In fact the changes brought on by the flood, says Blankenheim, haven't been bad for fish, or anglers: "Some of their favorite spots might not be as productive as before—their favorite pool might not be a pool, it may have filled in. However, there may have been a stretch of river that scoured out, and a pool developed there."

The French River alone has seen more than 1,000 Camloops in its survey trap this season—an above average total. Similar data on other rivers can help shape which water bodies need repairs, and which can be left to mother nature.

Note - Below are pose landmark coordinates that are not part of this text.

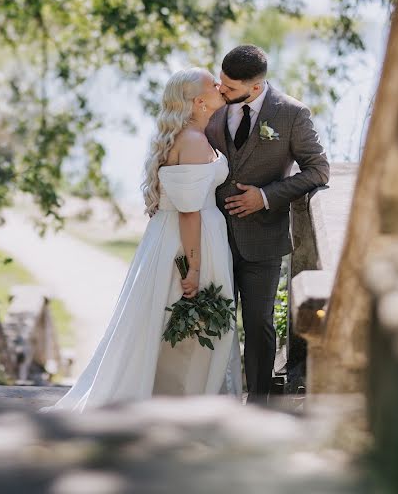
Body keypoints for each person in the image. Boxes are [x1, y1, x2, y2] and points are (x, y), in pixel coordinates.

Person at [43, 67, 241, 413]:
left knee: (171, 325)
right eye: (214, 85)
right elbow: (189, 212)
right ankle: (182, 404)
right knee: (186, 326)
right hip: (187, 241)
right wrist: (193, 267)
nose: (220, 87)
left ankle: (176, 400)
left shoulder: (192, 134)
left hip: (181, 235)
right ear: (198, 102)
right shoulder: (192, 141)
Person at [205, 45, 330, 405]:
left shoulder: (292, 114)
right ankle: (208, 397)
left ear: (255, 88)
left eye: (229, 88)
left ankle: (257, 404)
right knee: (211, 319)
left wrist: (265, 196)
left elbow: (318, 170)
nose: (220, 91)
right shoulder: (215, 106)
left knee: (258, 323)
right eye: (220, 82)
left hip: (263, 238)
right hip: (213, 233)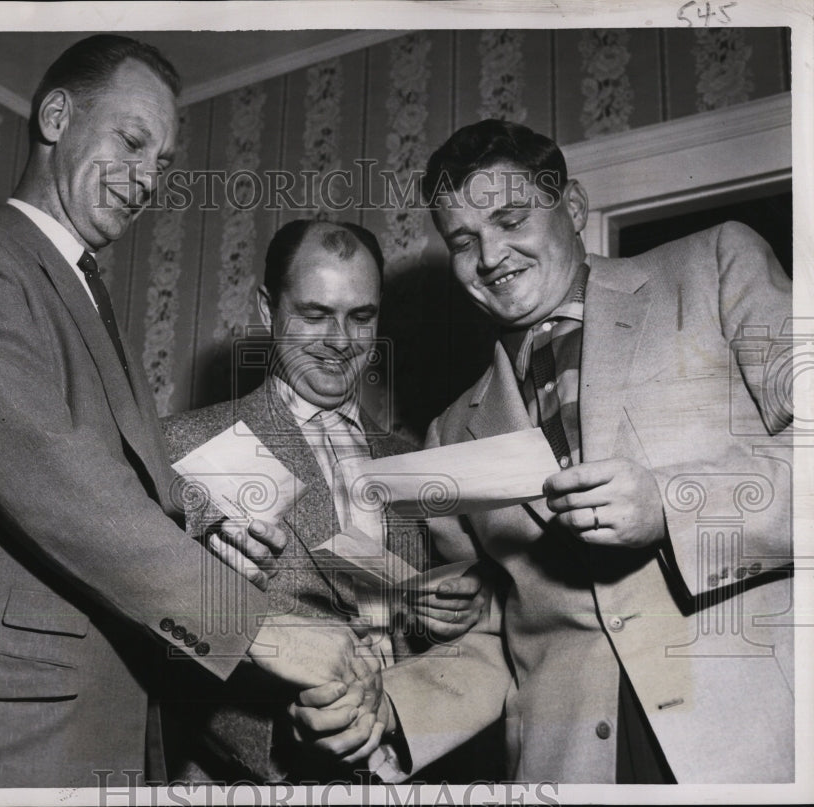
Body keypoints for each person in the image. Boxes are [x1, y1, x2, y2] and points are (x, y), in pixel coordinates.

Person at [0, 36, 374, 789]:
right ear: (57, 115)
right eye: (131, 140)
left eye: (161, 164)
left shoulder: (93, 304)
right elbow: (45, 471)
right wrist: (260, 625)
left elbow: (101, 482)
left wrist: (200, 525)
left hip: (96, 740)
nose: (147, 179)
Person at [292, 119, 794, 784]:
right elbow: (495, 633)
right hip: (573, 765)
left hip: (759, 738)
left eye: (510, 218)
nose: (490, 255)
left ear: (575, 209)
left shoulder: (714, 266)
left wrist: (670, 504)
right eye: (463, 241)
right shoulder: (449, 431)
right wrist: (392, 705)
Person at [161, 218, 489, 783]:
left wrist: (459, 607)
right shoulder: (184, 444)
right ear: (269, 310)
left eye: (361, 317)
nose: (341, 342)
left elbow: (440, 638)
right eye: (315, 315)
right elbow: (157, 635)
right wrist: (282, 732)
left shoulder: (413, 460)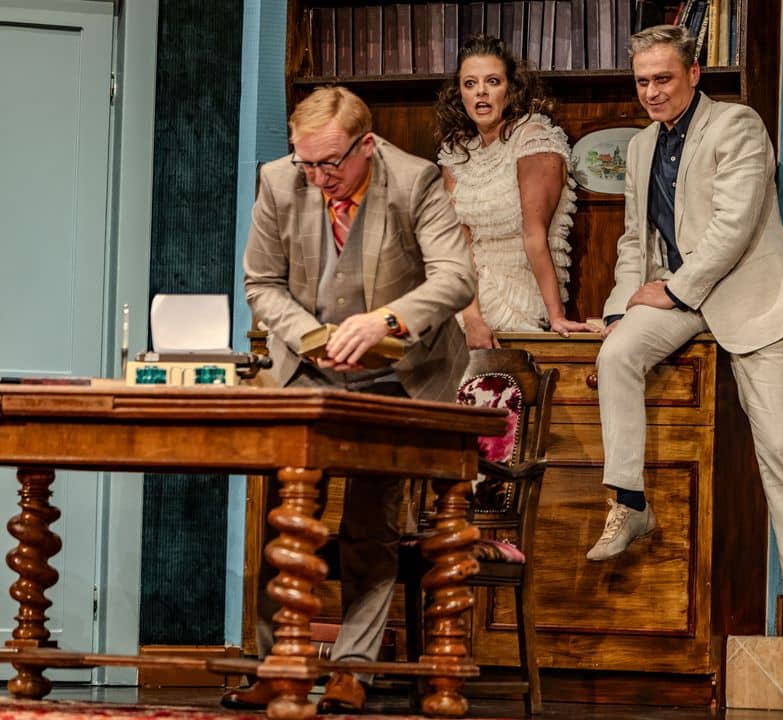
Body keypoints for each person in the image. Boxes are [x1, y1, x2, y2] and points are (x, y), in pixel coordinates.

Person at [225, 86, 475, 711]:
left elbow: (456, 278)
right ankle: (277, 664)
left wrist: (385, 321)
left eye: (330, 163)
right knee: (287, 517)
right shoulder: (279, 181)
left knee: (371, 521)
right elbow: (262, 282)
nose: (318, 177)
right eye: (306, 162)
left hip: (400, 370)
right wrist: (311, 336)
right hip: (310, 366)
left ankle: (353, 670)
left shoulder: (414, 180)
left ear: (367, 145)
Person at [584, 25, 783, 650]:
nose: (652, 92)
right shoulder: (641, 145)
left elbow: (733, 227)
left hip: (745, 295)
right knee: (617, 354)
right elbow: (636, 239)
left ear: (694, 74)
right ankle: (630, 502)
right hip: (678, 294)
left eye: (663, 78)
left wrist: (672, 290)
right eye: (642, 81)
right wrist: (618, 311)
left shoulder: (737, 125)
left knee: (779, 445)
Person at [434, 35, 596, 347]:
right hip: (468, 294)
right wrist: (472, 317)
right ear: (460, 95)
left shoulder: (533, 139)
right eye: (470, 84)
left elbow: (535, 235)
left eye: (492, 81)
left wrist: (556, 316)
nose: (481, 92)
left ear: (510, 89)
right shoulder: (457, 153)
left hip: (519, 292)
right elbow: (459, 246)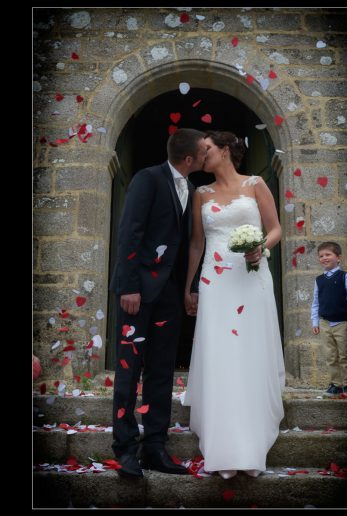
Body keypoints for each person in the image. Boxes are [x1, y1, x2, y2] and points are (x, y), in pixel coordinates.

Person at [183, 130, 285, 479]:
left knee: (249, 347)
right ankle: (222, 437)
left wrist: (260, 246)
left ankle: (252, 429)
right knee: (221, 350)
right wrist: (189, 287)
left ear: (225, 151)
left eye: (207, 149)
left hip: (251, 275)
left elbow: (275, 229)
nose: (202, 155)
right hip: (216, 279)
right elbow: (197, 244)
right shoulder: (201, 194)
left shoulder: (255, 183)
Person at [110, 128, 208, 478]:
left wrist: (188, 289)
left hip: (169, 296)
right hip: (137, 293)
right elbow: (130, 232)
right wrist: (129, 286)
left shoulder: (193, 190)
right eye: (204, 150)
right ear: (189, 158)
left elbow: (190, 246)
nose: (208, 155)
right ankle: (124, 449)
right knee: (128, 369)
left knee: (162, 371)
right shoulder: (147, 179)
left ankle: (154, 446)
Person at [311, 241, 347, 395]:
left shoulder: (345, 276)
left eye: (328, 255)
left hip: (342, 323)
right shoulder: (319, 280)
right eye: (321, 256)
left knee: (345, 355)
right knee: (330, 356)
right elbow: (315, 302)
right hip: (325, 323)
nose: (324, 258)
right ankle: (335, 384)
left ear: (338, 258)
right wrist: (315, 321)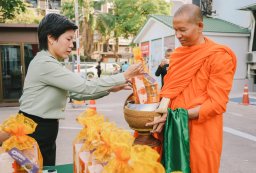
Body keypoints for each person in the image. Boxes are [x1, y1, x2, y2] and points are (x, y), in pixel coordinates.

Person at [0, 13, 144, 166]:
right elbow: (84, 86)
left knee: (44, 168)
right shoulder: (45, 64)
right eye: (68, 39)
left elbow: (76, 93)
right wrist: (123, 75)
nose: (71, 45)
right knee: (36, 169)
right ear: (51, 38)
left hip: (40, 129)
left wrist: (110, 88)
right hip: (35, 131)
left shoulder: (48, 62)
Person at [146, 4, 237, 173]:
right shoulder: (178, 55)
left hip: (200, 132)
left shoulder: (219, 56)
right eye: (175, 30)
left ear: (200, 26)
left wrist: (176, 117)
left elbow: (217, 104)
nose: (178, 35)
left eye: (183, 30)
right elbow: (169, 91)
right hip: (170, 129)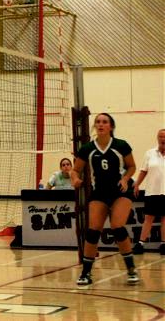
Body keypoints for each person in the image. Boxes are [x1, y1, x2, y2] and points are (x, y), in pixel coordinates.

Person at [71, 113, 139, 285]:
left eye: (104, 122)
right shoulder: (87, 148)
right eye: (98, 122)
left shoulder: (120, 145)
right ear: (95, 126)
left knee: (117, 226)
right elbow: (75, 170)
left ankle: (131, 269)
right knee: (93, 231)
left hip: (120, 191)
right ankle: (86, 273)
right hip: (99, 192)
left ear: (111, 126)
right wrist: (75, 179)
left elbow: (132, 166)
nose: (101, 124)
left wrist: (125, 179)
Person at [132, 128, 165, 255]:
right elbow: (143, 171)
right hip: (152, 191)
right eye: (160, 136)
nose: (163, 139)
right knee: (148, 218)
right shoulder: (149, 153)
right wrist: (137, 184)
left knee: (164, 219)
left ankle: (163, 244)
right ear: (157, 138)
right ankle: (141, 244)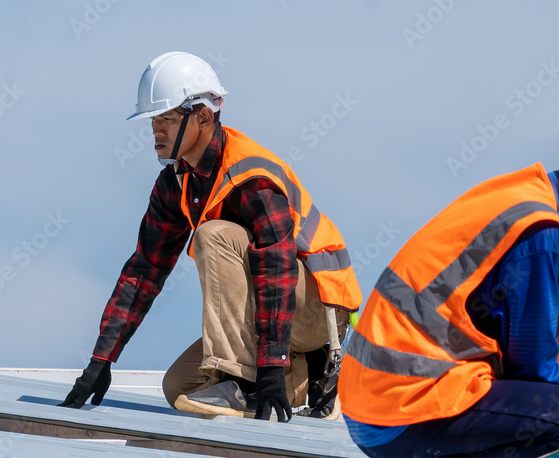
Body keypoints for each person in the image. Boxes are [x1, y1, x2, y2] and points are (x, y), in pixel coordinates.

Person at [59, 51, 362, 421]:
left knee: (212, 235)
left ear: (203, 116)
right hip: (276, 322)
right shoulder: (176, 182)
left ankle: (246, 384)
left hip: (318, 310)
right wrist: (101, 359)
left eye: (168, 118)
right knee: (180, 388)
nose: (156, 129)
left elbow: (277, 271)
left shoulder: (251, 178)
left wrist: (265, 371)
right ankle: (318, 379)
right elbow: (144, 272)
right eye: (154, 119)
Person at [340, 163, 559, 457]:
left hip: (371, 405)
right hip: (402, 413)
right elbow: (535, 370)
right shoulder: (540, 234)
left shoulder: (521, 196)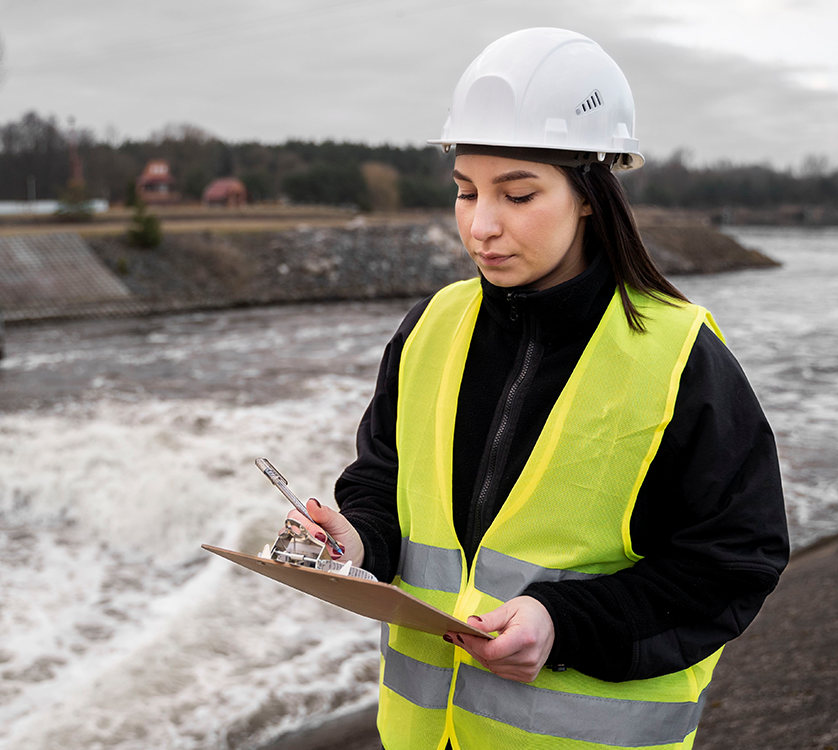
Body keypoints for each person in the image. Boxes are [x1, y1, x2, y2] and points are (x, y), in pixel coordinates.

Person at [289, 28, 789, 750]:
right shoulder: (429, 329)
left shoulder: (681, 359)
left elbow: (732, 564)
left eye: (518, 194)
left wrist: (563, 622)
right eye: (465, 192)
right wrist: (359, 541)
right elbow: (383, 479)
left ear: (589, 195)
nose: (481, 226)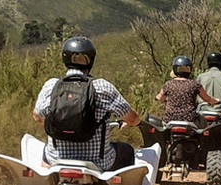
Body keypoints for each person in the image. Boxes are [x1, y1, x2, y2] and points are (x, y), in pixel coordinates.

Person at [33, 36, 142, 170]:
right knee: (127, 150)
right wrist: (135, 123)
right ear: (91, 60)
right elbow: (132, 117)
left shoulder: (51, 85)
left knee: (46, 150)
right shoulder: (103, 87)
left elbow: (37, 115)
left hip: (57, 160)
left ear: (65, 58)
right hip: (99, 162)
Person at [156, 55, 218, 122]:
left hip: (170, 118)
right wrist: (215, 101)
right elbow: (207, 98)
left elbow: (160, 98)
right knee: (204, 124)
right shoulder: (195, 84)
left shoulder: (168, 84)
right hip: (189, 118)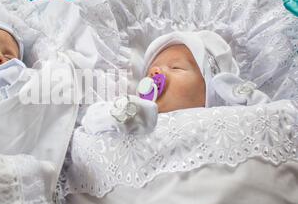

"This was a natural event; there was natural sediment movement. So, in some cases, we will leave a lot of it alone. Other cases, we will do major restoration," said Program Manager for the City of Duluth Chris Kleist, who is helping organize river and stream recovery efforts through feedback from various groups.

The worst time for a major flooding event, says Blankenheim, would be immediately after fish have laid their eggs, or shortly after their hatching. Strong currents would likely overwhelm the new, and vulnerable, populations.